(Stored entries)
Start of Block
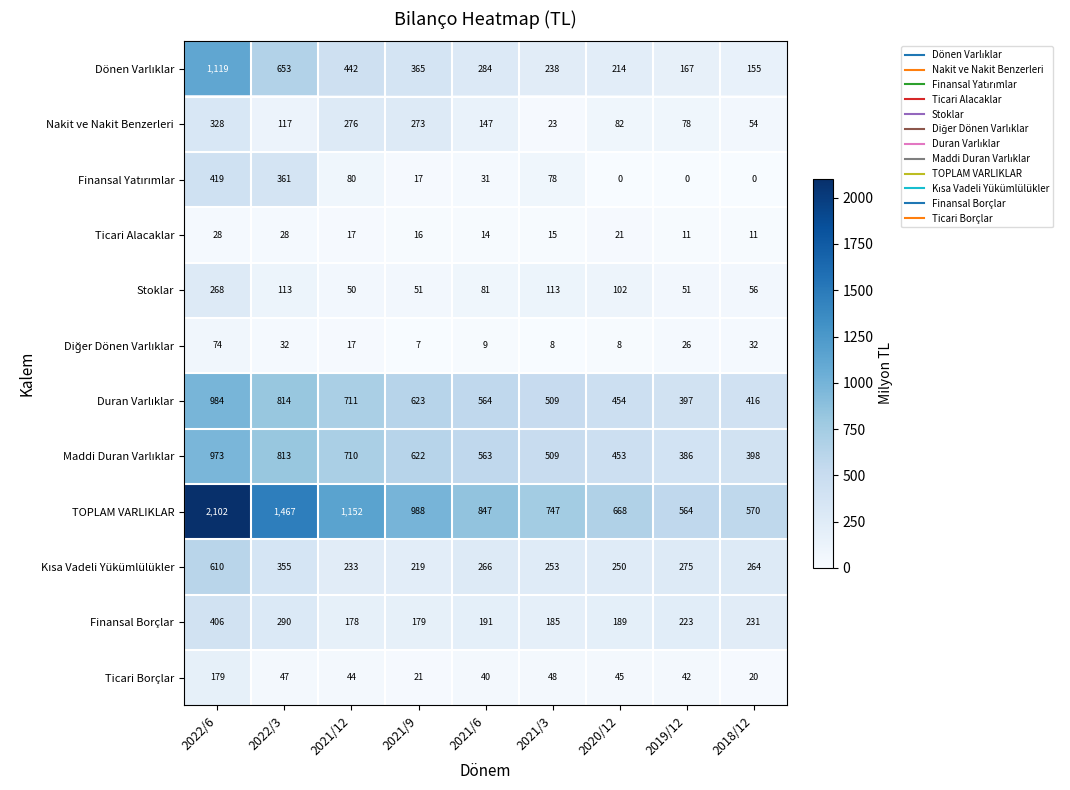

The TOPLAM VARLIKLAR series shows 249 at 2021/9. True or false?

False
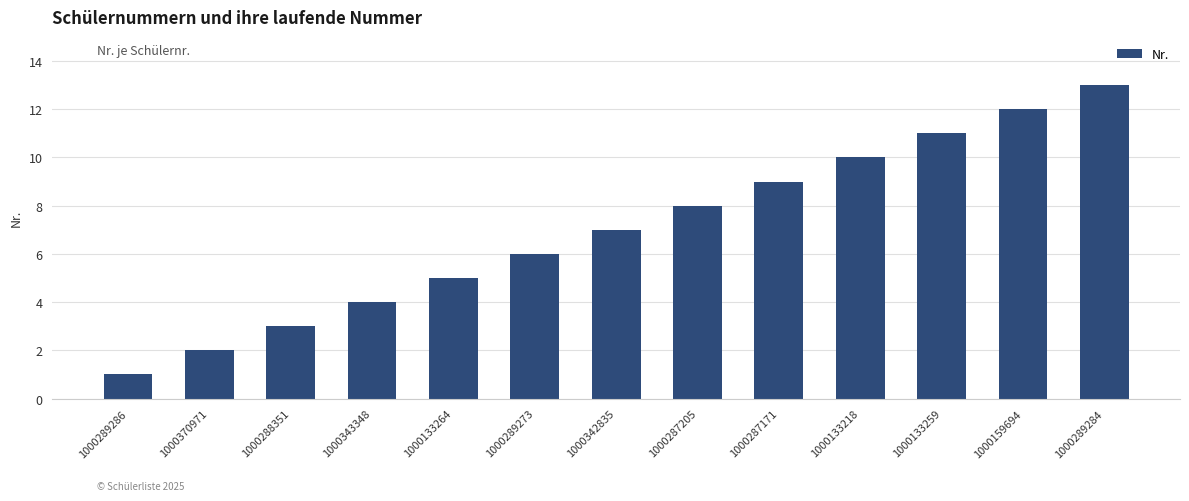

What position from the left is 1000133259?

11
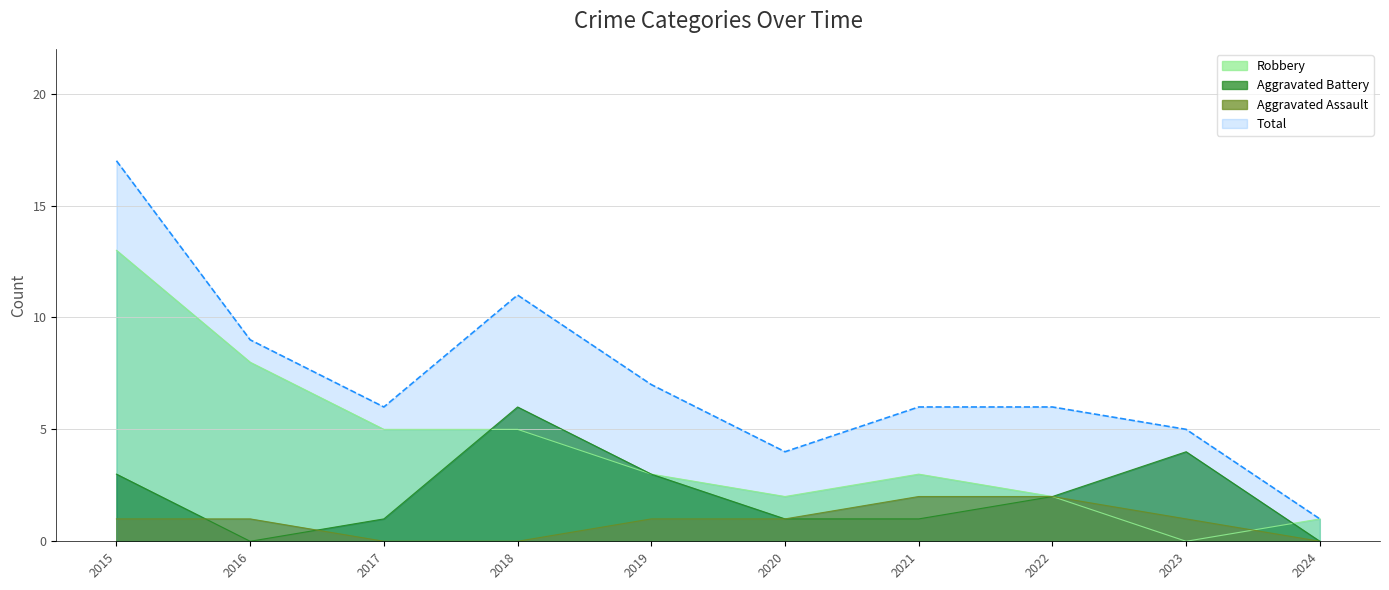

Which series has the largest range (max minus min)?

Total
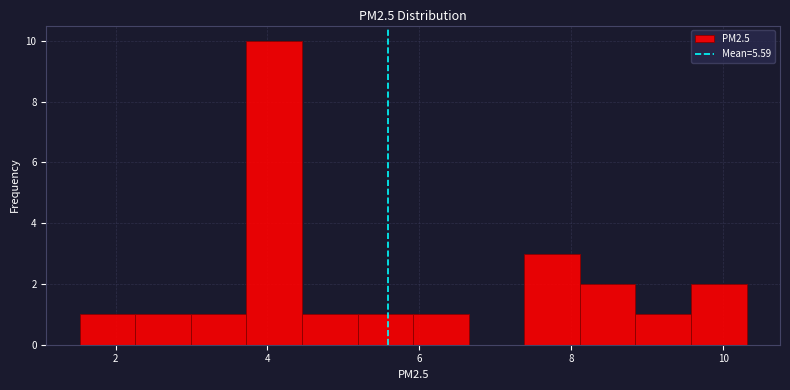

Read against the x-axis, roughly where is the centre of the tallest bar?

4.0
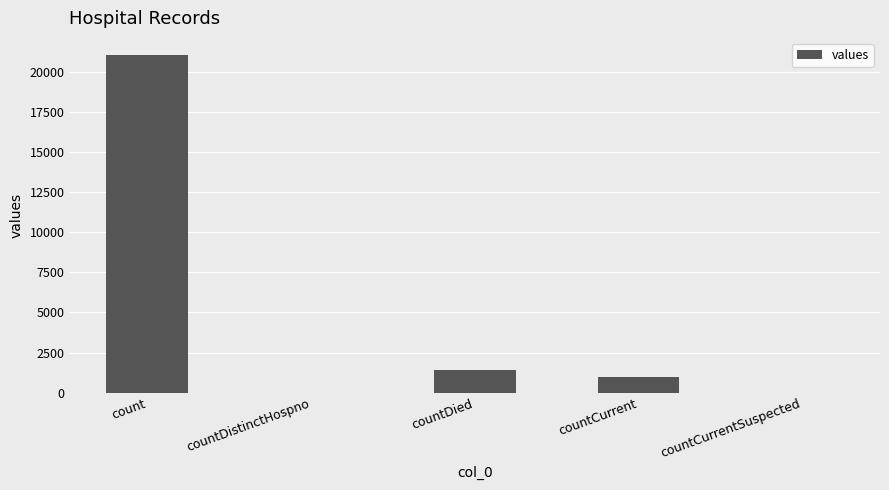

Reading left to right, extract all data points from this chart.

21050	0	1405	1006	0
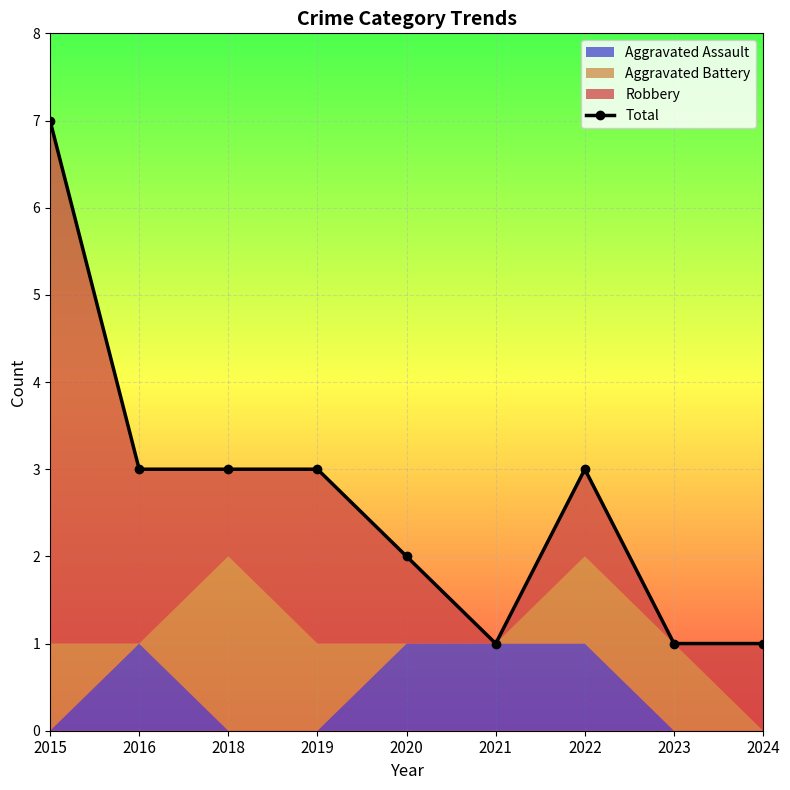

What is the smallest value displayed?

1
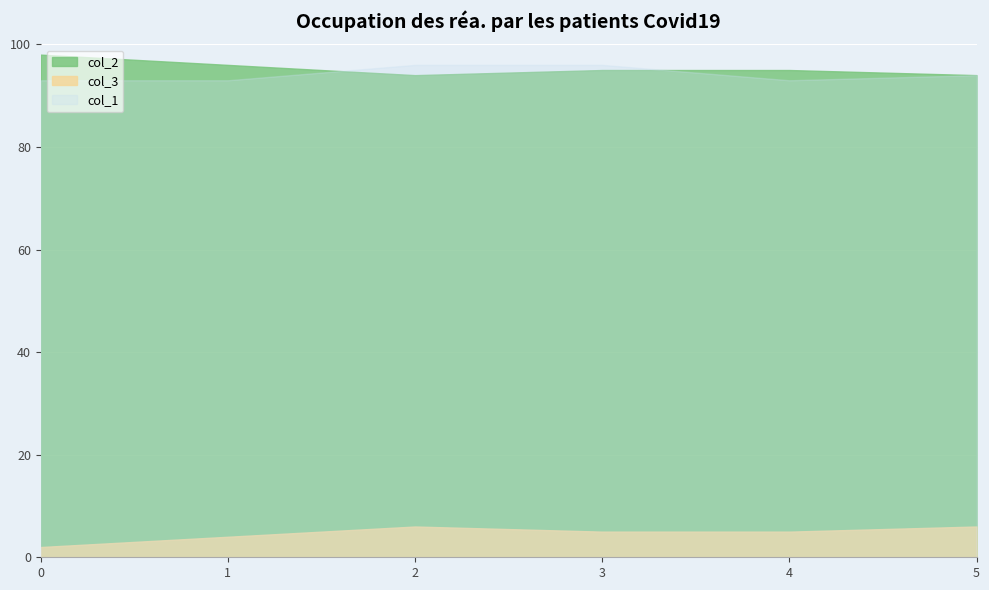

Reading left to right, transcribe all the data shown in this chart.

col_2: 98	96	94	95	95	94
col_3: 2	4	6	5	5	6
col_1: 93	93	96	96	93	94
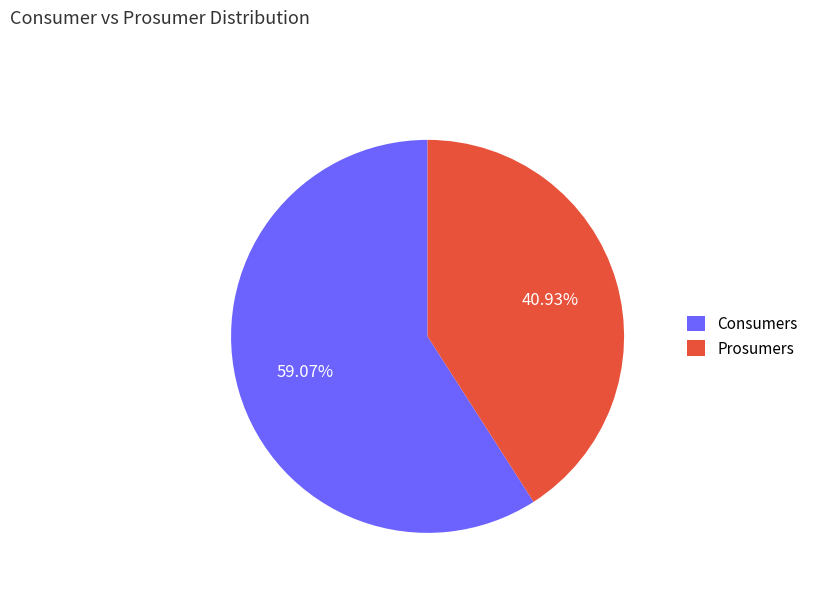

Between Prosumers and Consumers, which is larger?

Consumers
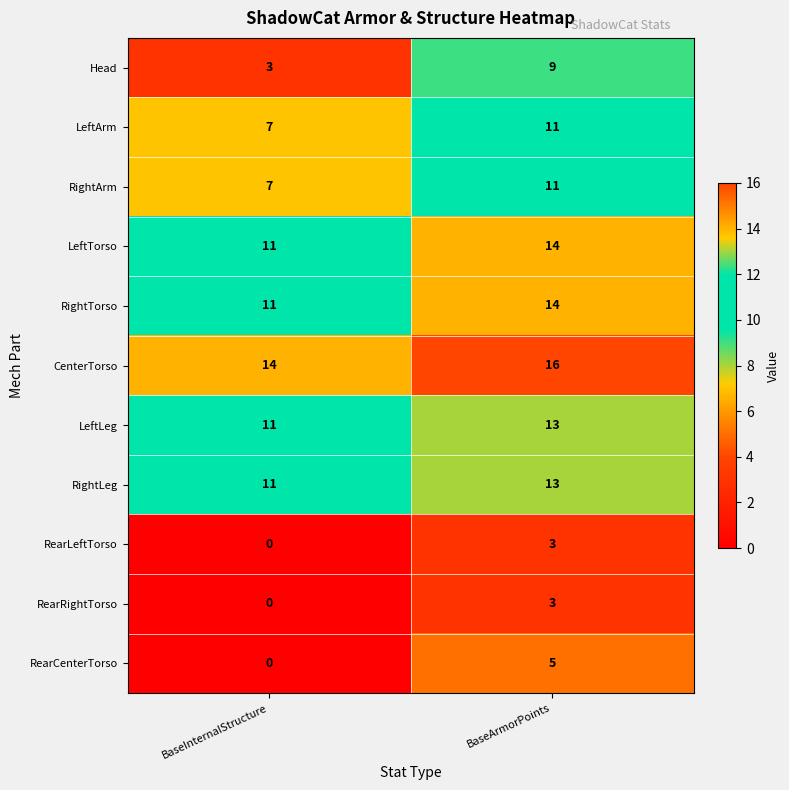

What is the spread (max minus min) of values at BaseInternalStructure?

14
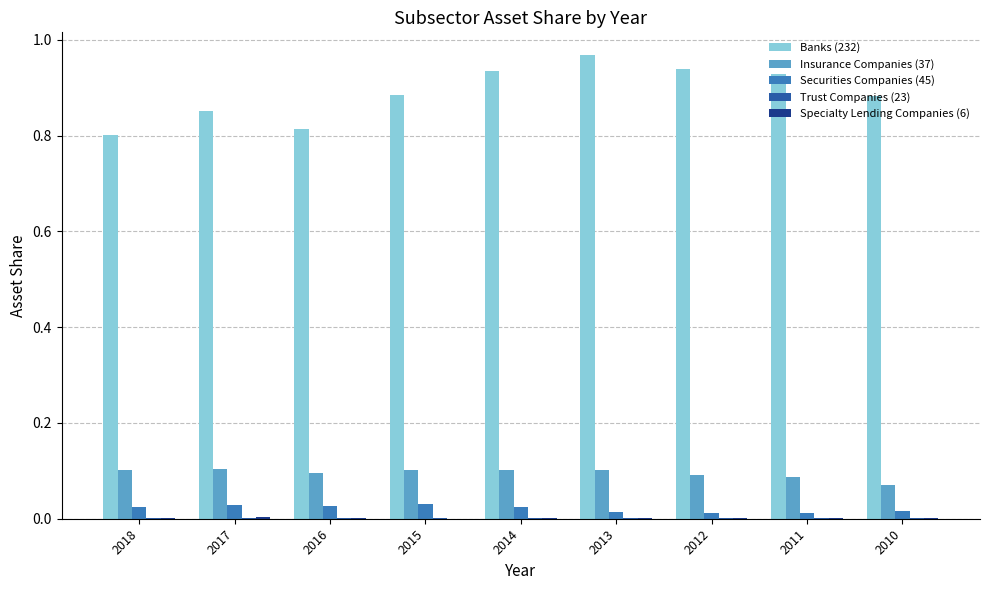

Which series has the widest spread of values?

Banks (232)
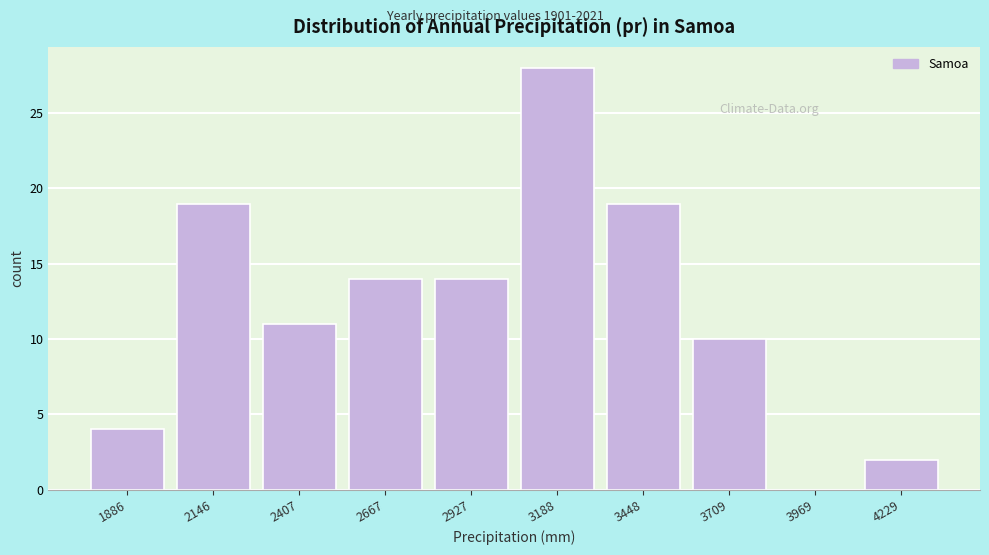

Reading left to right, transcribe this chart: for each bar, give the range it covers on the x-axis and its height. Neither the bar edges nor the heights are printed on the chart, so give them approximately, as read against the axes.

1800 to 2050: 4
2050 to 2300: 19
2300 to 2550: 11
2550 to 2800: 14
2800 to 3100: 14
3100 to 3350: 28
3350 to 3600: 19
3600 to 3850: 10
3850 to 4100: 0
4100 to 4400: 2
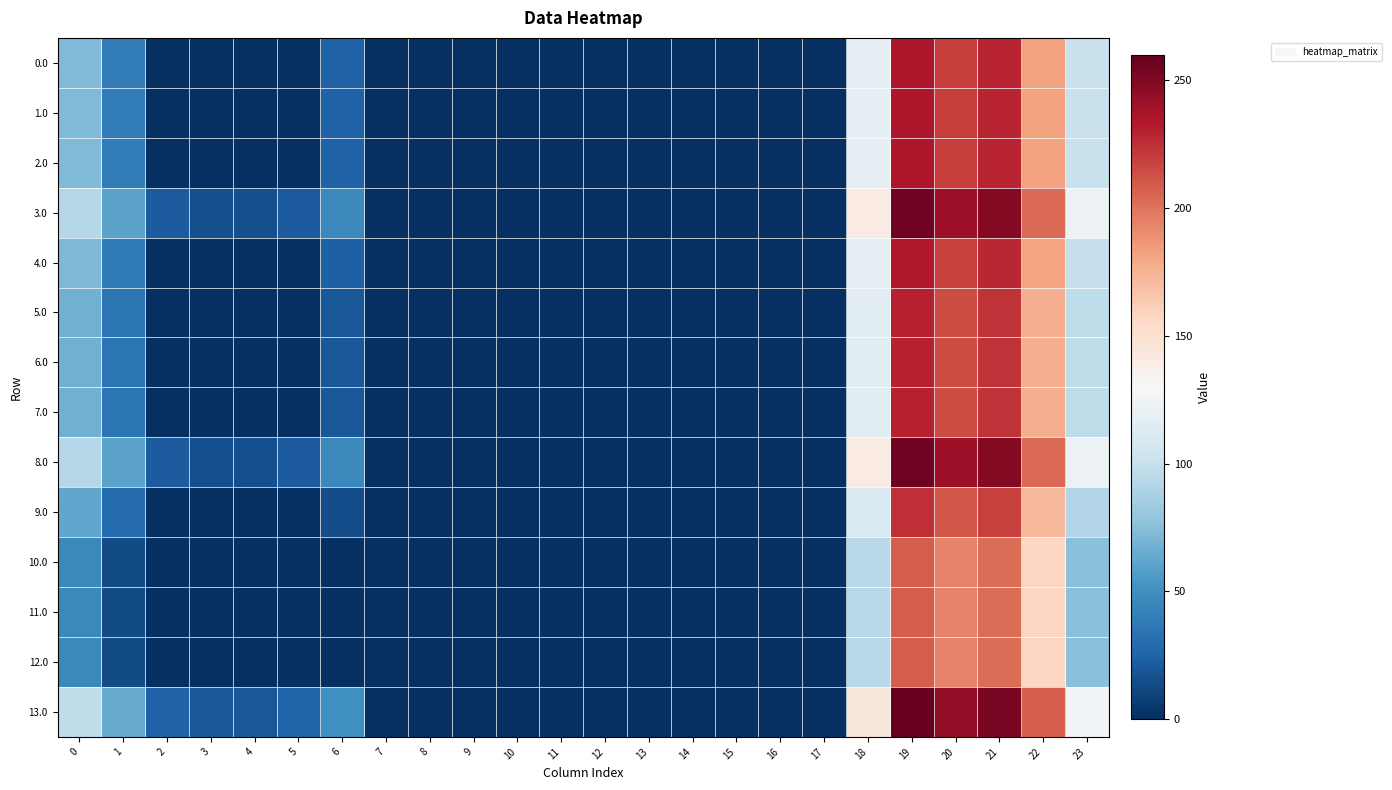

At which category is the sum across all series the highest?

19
End of Block
### Assignment
Print the lines above exactly, leaving out the pictures.

### Response
The TOPLAM VARLIKLAR series shows 249 at 2021/9. True or false?

False

What position from the left is 1000133259?

11

Which series has the largest range (max minus min)?

Total

Read against the x-axis, roughly where is the centre of the tallest bar?

4.0

Reading left to right, extract all data points from this chart.

21050	0	1405	1006	0

What is the smallest value displayed?

1

Reading left to right, transcribe all the data shown in this chart.

col_2: 98	96	94	95	95	94
col_3: 2	4	6	5	5	6
col_1: 93	93	96	96	93	94

Between Prosumers and Consumers, which is larger?

Consumers

What is the spread (max minus min) of values at BaseInternalStructure?

14

Which series has the widest spread of values?

Banks (232)

Reading left to right, transcribe this chart: for each bar, give the range it covers on the x-axis and its height. Neither the bar edges nor the heights are printed on the chart, so give them approximately, as read against the axes.

1800 to 2050: 4
2050 to 2300: 19
2300 to 2550: 11
2550 to 2800: 14
2800 to 3100: 14
3100 to 3350: 28
3350 to 3600: 19
3600 to 3850: 10
3850 to 4100: 0
4100 to 4400: 2

At which category is the sum across all series the highest?

19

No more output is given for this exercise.